Solving recurrence relations
Gain intuition and guess closed form solution
- Compute value of function at a few points
- Unfold recurrence a few steps
Testing the hypothesis
- Try to prove by induction
- Use failed attempt to refine solution
Example
$$\begin{split} T(n) &= 2T(n - 1) + 1 \end{split}$$
Compute value of function at a few points
Want to solve recurrence:
$$\begin{split} T(0) &= 0 \\ T(n) &= 2T(n - 1) + 1 \end{split}$$
Compute a few steps:
$$\begin{split} T(0) &= 0 \\ T(1) &= 2(T(0)) + 1 = 1 \\ T(2) &= 2(T(1)) + 1 = 3 \\ T(3) &= 2(T(2)) + 1 = 7 \\ T(4) &= 2(T(3)) + 1 = 15 \\ ... \end{split}$$
Hypothesis:
$$ T(n) = 2^n - 1 $$
Inductive proof:
Prove base case is true.
Show that if previous case is true: $T(n-1) = 2^(n - 1) - 1, current case \(T(n) = 2^n - 1\).
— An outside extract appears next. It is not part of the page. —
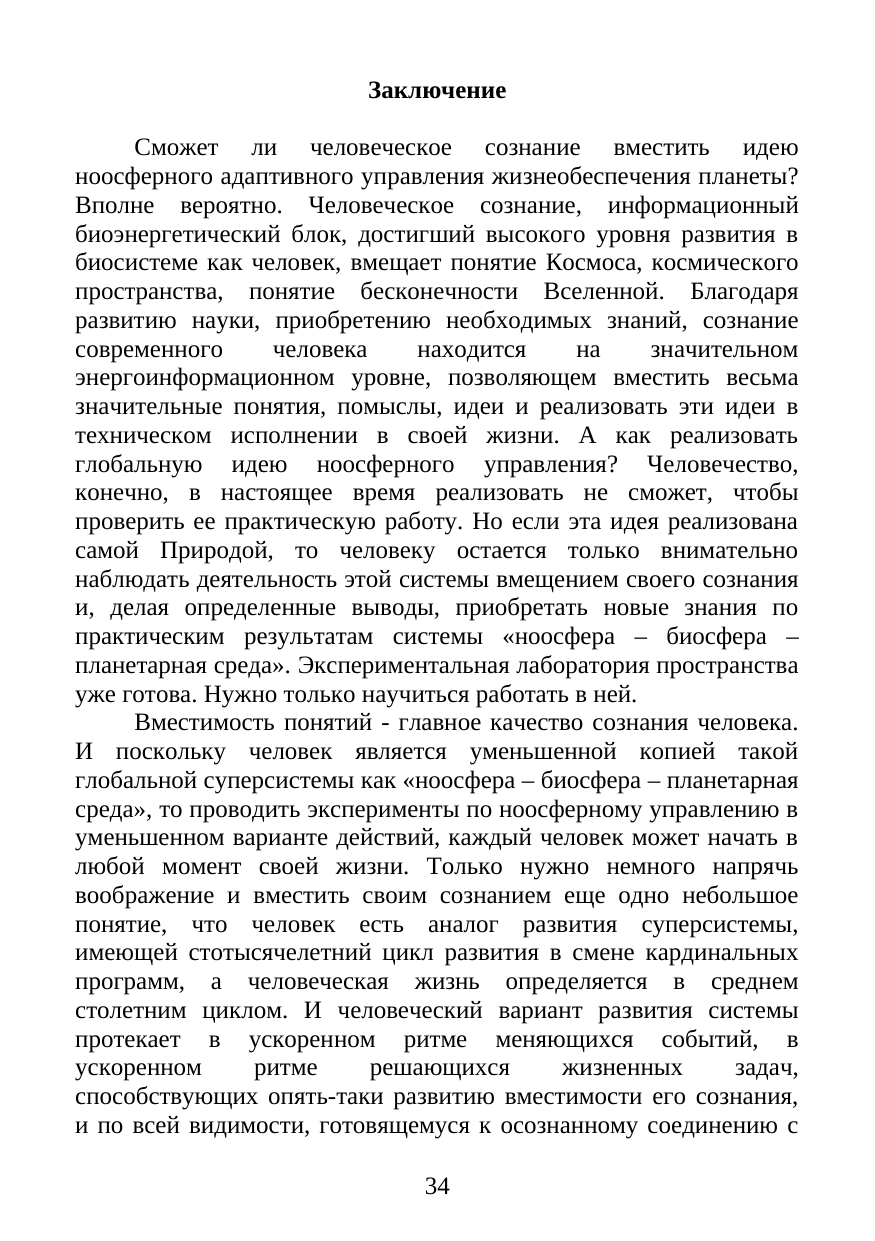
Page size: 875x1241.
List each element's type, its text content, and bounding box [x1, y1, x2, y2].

text Заключение [75, 75, 799, 104]
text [75, 707, 799, 1139]
text Сможет ли человеческое сознание вместить идею ноосферного адаптивного управления жизнеобеспечения планеты? Вполне вероятно. Человеческое сознание, информационный биоэнергетический блок, достигший высокого уровня развития в биосистеме как человек, вмещает понятие Космоса, космического пространства, понятие бесконечности Вселенной. Благодаря развитию науки, приобретению необходимых знаний, сознание современного человека находится на значительном энергоинформационном уровне, позволяющем вместить весьма значительные понятия, помыслы, идеи и реализовать эти идеи в техническом исполнении в своей жизни. А как реализовать глобальную идею ноосферного управления? Человечество, конечно, в настоящее время реализовать не сможет, чтобы проверить ее практическую работу. Но если эта идея реализована самой Природой, то человеку остается только внимательно наблюдать деятельность этой системы вмещением своего сознания и, делая определенные выводы, приобретать новые знания по практическим результатам системы «ноосфера – биосфера – планетарная среда». Экспериментальная лаборатория пространства уже готова. Нужно только научиться работать в ней. [75, 132, 799, 707]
$$\begin{split} T(0) &= 0 = 2^0 - 1 \\ T(n) &= 2T(n - 1) + 1 \\ &= 2(2^{n-1} - 1) + 1 \\ &= 2^n - 1 \end{split}$$
Unroll recurrence
$$\begin{split} T(n) &= 2T(n − 1) + 1 \\ &= 2(2T(n − 2) + 1) + 1 = 4T(n − 2) + 3 \\ &= 4(2T(n − 3) + 1) + 3 = 8T(n − 3) + 7 \\ &= 16T(n − 4) + 15 \end{split}$$
Guess: \(T(n) = 2^k T(n − k) + 2^k − 1 for 1 ≤ k ≤ n\)